Moore’s campaign led to an in-depth interview on the website ArabianMonkey.com along with several postings about his campaign on other websites.3 In other media, however, he was rarely mentioned, and then only in listing the names of additional candidates—none of which mentioned (or likely knew of) his physical disability.4

Given that Moore’s fringe candidacy did not receive widespread attention—and that none of the attention it did receive entailed laughter—why mention him at all?

Moore’s campaign stands out as an excellent example of numerous other fringe campaigns that did not receive widespread attention but nevertheless shed light on American history. In 2008 Americans were becoming accustomed to seeing people with disabilities in the workplace, at school, and in public service. Had Moore run in the 1988 presidential election, he quite likely would have received greater attention, by virtue of his campaign’s amplifying voices that led to the passage of the Americans with Disabilities Act, two years later.

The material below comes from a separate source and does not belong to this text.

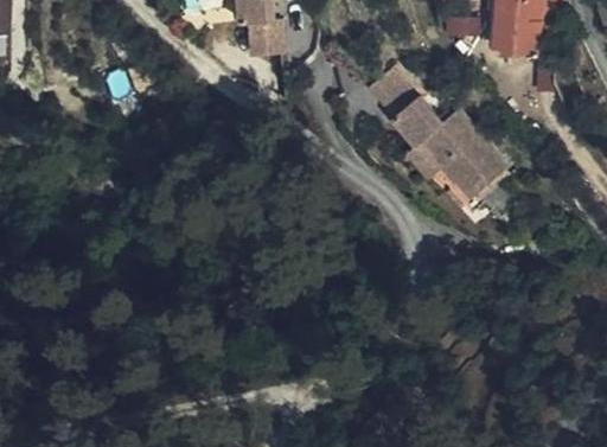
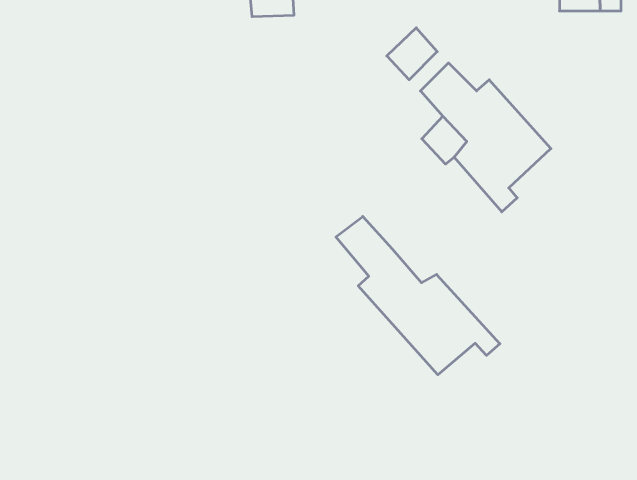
building: none -> [336,216,500,375]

In this regard it is noteworthy that Moore did receive brief national attention in 1987. Also noteworthy is that laughter accompanied that attention. “Laughter is the freest vocal thing Frank Moore does,” a Philadelphia Daily News article told readers in an interview with Moore, who was satirically defending Playboy magazine for featuring erotic photos of a paraplegic woman. “Why should Playboy exploit normal people and not disabled people?” Moore asked. The article reported, “The laughter bubbles up within him [as he mock-complained] . . . ‘I was the first disabled sex symbol. I use my body as a tool, just like a sexy woman uses her body as a tool. She is just copying me.’”5

Lack of widespread recognition of a fringe candidacy cannot automatically be interpreted as lack of interest in an issue, just as laughter cannot automatically be interpreted as ridicule. For revealing both of those facts we have Frank Moore’s fringe candidacy to thank.